Dear positive women,
I’ve been a great admirer of you for a long time, and your example has helped change my life for the better. I’d like to offer some words in thanks and in celebration of all women who live and love courageously in defiance of HIV and the social and emotional baggage that comes with it. You have inspired me and I expect countless others, both directly and indirectly. I’d also like to share some of my story to give context to my place in the HIV community and express my gratitude.
I am a heterosexual man living with HIV, having medically acquired the virus as a child in the mid 1980s. I grew up very fearful of how I would be treated should my status be revealed, and protected my secret with hypervigilance. For years I expected to fall ill and die, but I somehow stayed reasonably healthy and survived despite being tormented by my own stigma.
While HIV could never define me, it has been impossible to separate it from my life experience and development. I now share this life with my gorgeous wife and we have two beautiful children. They are all HIV negative. I think of myself now, as a proud, incredibly fortunate, long-term survivor and I’m grateful to be in a position to treasure my place in the community of people living with HIV.
Less than 12 months ago, I finally decided that the right thing for me, was to let go of the secrecy and fears I held around what others might think of me as a person living with HIV. It was a slow process, but I had a lot to heal from. I used Facebook to make a proud public statement revealing my status, and the response from my family, friends and wider community has been overwhelmingly supportive. Living openly also made it easier to take up an exciting employment opportunity with Living Positive Victoria, where I provide peer support to other heterosexual people living with HIV.

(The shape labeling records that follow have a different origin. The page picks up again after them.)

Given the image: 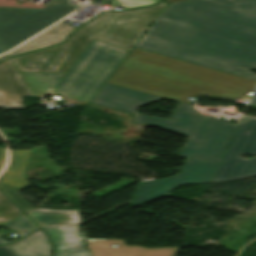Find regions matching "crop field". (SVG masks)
Here are the masks:
<instances>
[{
    "label": "crop field",
    "mask_w": 256,
    "mask_h": 256,
    "mask_svg": "<svg viewBox=\"0 0 256 256\" xmlns=\"http://www.w3.org/2000/svg\"><path fill=\"white\" fill-rule=\"evenodd\" d=\"M24 214L0 192V226Z\"/></svg>",
    "instance_id": "17"
},
{
    "label": "crop field",
    "mask_w": 256,
    "mask_h": 256,
    "mask_svg": "<svg viewBox=\"0 0 256 256\" xmlns=\"http://www.w3.org/2000/svg\"><path fill=\"white\" fill-rule=\"evenodd\" d=\"M35 95L54 94L53 89L63 78V74L21 72Z\"/></svg>",
    "instance_id": "15"
},
{
    "label": "crop field",
    "mask_w": 256,
    "mask_h": 256,
    "mask_svg": "<svg viewBox=\"0 0 256 256\" xmlns=\"http://www.w3.org/2000/svg\"><path fill=\"white\" fill-rule=\"evenodd\" d=\"M29 151H10V163L0 176L1 191L25 212L32 207L19 196V191L29 186L21 177Z\"/></svg>",
    "instance_id": "10"
},
{
    "label": "crop field",
    "mask_w": 256,
    "mask_h": 256,
    "mask_svg": "<svg viewBox=\"0 0 256 256\" xmlns=\"http://www.w3.org/2000/svg\"><path fill=\"white\" fill-rule=\"evenodd\" d=\"M0 256H15L8 245L0 246Z\"/></svg>",
    "instance_id": "20"
},
{
    "label": "crop field",
    "mask_w": 256,
    "mask_h": 256,
    "mask_svg": "<svg viewBox=\"0 0 256 256\" xmlns=\"http://www.w3.org/2000/svg\"><path fill=\"white\" fill-rule=\"evenodd\" d=\"M242 153L256 154V118L244 115L211 182L256 174V158L246 160Z\"/></svg>",
    "instance_id": "7"
},
{
    "label": "crop field",
    "mask_w": 256,
    "mask_h": 256,
    "mask_svg": "<svg viewBox=\"0 0 256 256\" xmlns=\"http://www.w3.org/2000/svg\"><path fill=\"white\" fill-rule=\"evenodd\" d=\"M77 7L68 0H53L43 10L0 7V45L6 52Z\"/></svg>",
    "instance_id": "6"
},
{
    "label": "crop field",
    "mask_w": 256,
    "mask_h": 256,
    "mask_svg": "<svg viewBox=\"0 0 256 256\" xmlns=\"http://www.w3.org/2000/svg\"><path fill=\"white\" fill-rule=\"evenodd\" d=\"M6 159L5 150L0 148V170L2 169Z\"/></svg>",
    "instance_id": "21"
},
{
    "label": "crop field",
    "mask_w": 256,
    "mask_h": 256,
    "mask_svg": "<svg viewBox=\"0 0 256 256\" xmlns=\"http://www.w3.org/2000/svg\"><path fill=\"white\" fill-rule=\"evenodd\" d=\"M93 256H175L179 247L146 249L141 246H125L124 240L88 239ZM118 244V248H112Z\"/></svg>",
    "instance_id": "11"
},
{
    "label": "crop field",
    "mask_w": 256,
    "mask_h": 256,
    "mask_svg": "<svg viewBox=\"0 0 256 256\" xmlns=\"http://www.w3.org/2000/svg\"><path fill=\"white\" fill-rule=\"evenodd\" d=\"M165 6L167 4L162 2L153 7L103 13L72 35L65 44L12 60L20 71L66 73L95 39L130 51Z\"/></svg>",
    "instance_id": "4"
},
{
    "label": "crop field",
    "mask_w": 256,
    "mask_h": 256,
    "mask_svg": "<svg viewBox=\"0 0 256 256\" xmlns=\"http://www.w3.org/2000/svg\"><path fill=\"white\" fill-rule=\"evenodd\" d=\"M9 246L16 256H52V245L41 229Z\"/></svg>",
    "instance_id": "13"
},
{
    "label": "crop field",
    "mask_w": 256,
    "mask_h": 256,
    "mask_svg": "<svg viewBox=\"0 0 256 256\" xmlns=\"http://www.w3.org/2000/svg\"><path fill=\"white\" fill-rule=\"evenodd\" d=\"M249 104L256 105V91H255V93H254V95H253V97H252V99H251Z\"/></svg>",
    "instance_id": "22"
},
{
    "label": "crop field",
    "mask_w": 256,
    "mask_h": 256,
    "mask_svg": "<svg viewBox=\"0 0 256 256\" xmlns=\"http://www.w3.org/2000/svg\"><path fill=\"white\" fill-rule=\"evenodd\" d=\"M108 83L191 103V95L249 100L256 81L133 48ZM158 96V97H159Z\"/></svg>",
    "instance_id": "2"
},
{
    "label": "crop field",
    "mask_w": 256,
    "mask_h": 256,
    "mask_svg": "<svg viewBox=\"0 0 256 256\" xmlns=\"http://www.w3.org/2000/svg\"><path fill=\"white\" fill-rule=\"evenodd\" d=\"M176 1H181V0H167L166 2L171 3V2H176Z\"/></svg>",
    "instance_id": "23"
},
{
    "label": "crop field",
    "mask_w": 256,
    "mask_h": 256,
    "mask_svg": "<svg viewBox=\"0 0 256 256\" xmlns=\"http://www.w3.org/2000/svg\"><path fill=\"white\" fill-rule=\"evenodd\" d=\"M38 225L78 223L75 210H30L26 213Z\"/></svg>",
    "instance_id": "16"
},
{
    "label": "crop field",
    "mask_w": 256,
    "mask_h": 256,
    "mask_svg": "<svg viewBox=\"0 0 256 256\" xmlns=\"http://www.w3.org/2000/svg\"><path fill=\"white\" fill-rule=\"evenodd\" d=\"M7 58V55L0 57V60Z\"/></svg>",
    "instance_id": "24"
},
{
    "label": "crop field",
    "mask_w": 256,
    "mask_h": 256,
    "mask_svg": "<svg viewBox=\"0 0 256 256\" xmlns=\"http://www.w3.org/2000/svg\"><path fill=\"white\" fill-rule=\"evenodd\" d=\"M2 227H6L17 232H28L35 228L36 225L24 214Z\"/></svg>",
    "instance_id": "18"
},
{
    "label": "crop field",
    "mask_w": 256,
    "mask_h": 256,
    "mask_svg": "<svg viewBox=\"0 0 256 256\" xmlns=\"http://www.w3.org/2000/svg\"><path fill=\"white\" fill-rule=\"evenodd\" d=\"M218 165L187 158L180 174L161 180L140 182L130 206L159 198L180 185L210 182Z\"/></svg>",
    "instance_id": "8"
},
{
    "label": "crop field",
    "mask_w": 256,
    "mask_h": 256,
    "mask_svg": "<svg viewBox=\"0 0 256 256\" xmlns=\"http://www.w3.org/2000/svg\"><path fill=\"white\" fill-rule=\"evenodd\" d=\"M159 0H111L112 6H124V8L148 6Z\"/></svg>",
    "instance_id": "19"
},
{
    "label": "crop field",
    "mask_w": 256,
    "mask_h": 256,
    "mask_svg": "<svg viewBox=\"0 0 256 256\" xmlns=\"http://www.w3.org/2000/svg\"><path fill=\"white\" fill-rule=\"evenodd\" d=\"M129 51L95 40L55 88L66 103H88Z\"/></svg>",
    "instance_id": "5"
},
{
    "label": "crop field",
    "mask_w": 256,
    "mask_h": 256,
    "mask_svg": "<svg viewBox=\"0 0 256 256\" xmlns=\"http://www.w3.org/2000/svg\"><path fill=\"white\" fill-rule=\"evenodd\" d=\"M165 98L105 83L91 104L134 114V122L158 126L186 136L179 156L220 163L237 124L205 117L178 102L170 120L136 113L140 106Z\"/></svg>",
    "instance_id": "3"
},
{
    "label": "crop field",
    "mask_w": 256,
    "mask_h": 256,
    "mask_svg": "<svg viewBox=\"0 0 256 256\" xmlns=\"http://www.w3.org/2000/svg\"><path fill=\"white\" fill-rule=\"evenodd\" d=\"M65 20L10 52V55H15L64 41L66 37L75 30V28L69 27L67 24L63 23Z\"/></svg>",
    "instance_id": "14"
},
{
    "label": "crop field",
    "mask_w": 256,
    "mask_h": 256,
    "mask_svg": "<svg viewBox=\"0 0 256 256\" xmlns=\"http://www.w3.org/2000/svg\"><path fill=\"white\" fill-rule=\"evenodd\" d=\"M34 95L10 59L0 63V107L24 108L20 96Z\"/></svg>",
    "instance_id": "9"
},
{
    "label": "crop field",
    "mask_w": 256,
    "mask_h": 256,
    "mask_svg": "<svg viewBox=\"0 0 256 256\" xmlns=\"http://www.w3.org/2000/svg\"><path fill=\"white\" fill-rule=\"evenodd\" d=\"M2 52H4V50L1 48V46H0V53H2Z\"/></svg>",
    "instance_id": "25"
},
{
    "label": "crop field",
    "mask_w": 256,
    "mask_h": 256,
    "mask_svg": "<svg viewBox=\"0 0 256 256\" xmlns=\"http://www.w3.org/2000/svg\"><path fill=\"white\" fill-rule=\"evenodd\" d=\"M136 48L256 80V0L171 3Z\"/></svg>",
    "instance_id": "1"
},
{
    "label": "crop field",
    "mask_w": 256,
    "mask_h": 256,
    "mask_svg": "<svg viewBox=\"0 0 256 256\" xmlns=\"http://www.w3.org/2000/svg\"><path fill=\"white\" fill-rule=\"evenodd\" d=\"M78 225L41 227L54 245V256H90L77 236Z\"/></svg>",
    "instance_id": "12"
},
{
    "label": "crop field",
    "mask_w": 256,
    "mask_h": 256,
    "mask_svg": "<svg viewBox=\"0 0 256 256\" xmlns=\"http://www.w3.org/2000/svg\"><path fill=\"white\" fill-rule=\"evenodd\" d=\"M0 244H4V243H2V242L0 241Z\"/></svg>",
    "instance_id": "26"
}]
</instances>
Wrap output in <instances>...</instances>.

To the positive women I know, I owe so muchto all the different ways you’ve shown me how to cope and manage my status, in your proud voices, strong examples and activism. Those of you who, are open and own your status, making yourself visible and proud. As well as educating others, you have helped provide the healing and frame I needed to get to this better place. I naturally looked within the heterosexual community for modelling for how to conduct myself as a person living with HIV. I found in your examples more than a spectacularly diverse and vibrant bunch of women. I found powerful positive speakers and strategic script RE-writers. For me, you have been myth debunkers, stigma warriors and dignified, shame-free disclosers. You have shown such tenacity and leadership in the fight to improve the lives and opportunities of all of us who live with HIV.
And yet I’ve always admired the equal strength and poise I’ve found in you who live secretly, silently, away from “HIV fame”, getting on with the work of being survivors, purposefully exercising the right NOT to disclose. Being mothers, partners, daughters, friends, carers, community stalwarts, allies and peers. You are limit pushers, limit smashers, intrepid travellers, gentle crusaders, providers of inspiration, unflinching artists. Lovers who teach that HIV, in a way, means nothing. You gift a particular richness and decency to our cause by being yourselves.
As women living with HIV you are a minority within a minority, conspicuously out of proportion to the contribution you make. The way you respond (and don’t respond) to the hostility and indifference this virus rouses is creative and kind and redeems humanity. I'm often struck by how amazing this is and how extraordinary you are.
In my humble reckoning, our response to the grand challenge of HIV/AIDS goes to the heart of who we are and who we want to be as individuals and as a global community.
We can respond with love or we can respond with fear. I see you positive women, rising to the challenge and it’s breathtaking. You hold your nerve in the face of the horror and allow love to be your guide. Who could blame you for recoiling in fear, and shrinking into an inward concern for yourselves. Instead you lead us by demonstrating kindness and compassion, and to me you model the best of responses. You show care and respect for yourselves while championing the voiceless and disempowered. And you get active.
I derive comfort from the thought that we are all broken somehow in our humanity. That we are designed to collect bruises and scars on our journey through. We’re often born a little broken and we get more broken along life’s way. Leonard Cohen expresses it perfectly when he sings, “ there is a crack in everything, that’s how the light get’s in ”.
Remarkably, you show an outrageous exuberance in your cracks. It’s like the cracks become the icing on your cake. And your laughter, despite your brokenness
and pain, shines out to lift us all up, and say “hey, it’s okay, that’s how we are divine”.
Positive women, this epidemic just wouldn’t be as interesting without you. Thank you with all my heart.